He's a Honey is a 1932 short musical comedy film directed by Walter Graham. It stars Harry Barris and features Helen Mann, Eleanor Hunt, and Edgar Kennedy. Its working title was Wedding Night.

==Plot==
Harry Barris plays a sought-after bandleader who wants to marry Helen Mann's character. Her father, played by Edgar Kennedy, disapproves. Nevertheless, she is won in the end.

==Cast==
- Harry Barris as a bandleader
- Helen Mann as his love interest
- Edgar Kennedy as her father
- Eleanor Hunt as a girl
- Bobby Vernon as a heavy
- Eddie Baker
- George Waggner

==Reception==
"This is for ardent Harry Barris fans only," a critic wrote for Photoplay. It was written in Motion Picture Herald that Harry Barris was "a far better musician than comedian." However, the critic strongly praised Edgar Kennedy's performance.
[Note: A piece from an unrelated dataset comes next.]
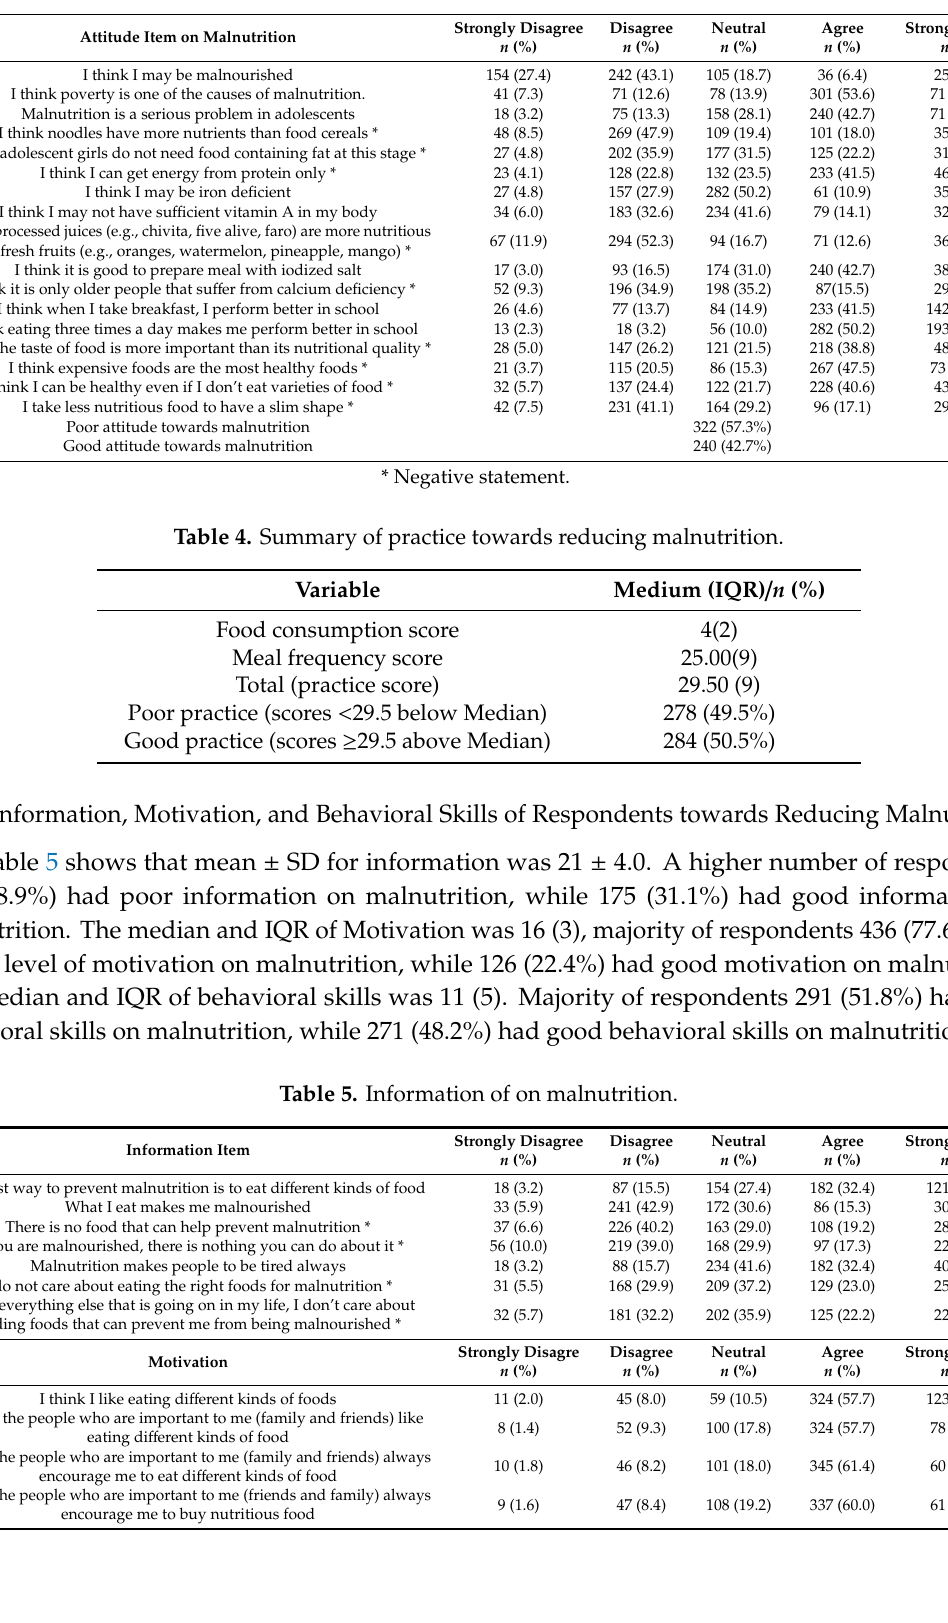
Table 3. The distribution of responses to attitude statements on malnutrition.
Screenland described it as a "peppy song-and-dance comedy, with Harry making a personal hit in it." Bobby Vernon's role as a heavy was a change of pace compared to his earlier roles. "He gained a howl when he said 'Scram' in a deep basso voice—it came as such a surprise in a tense moment," wrote a critic for Hollywood Filmograph.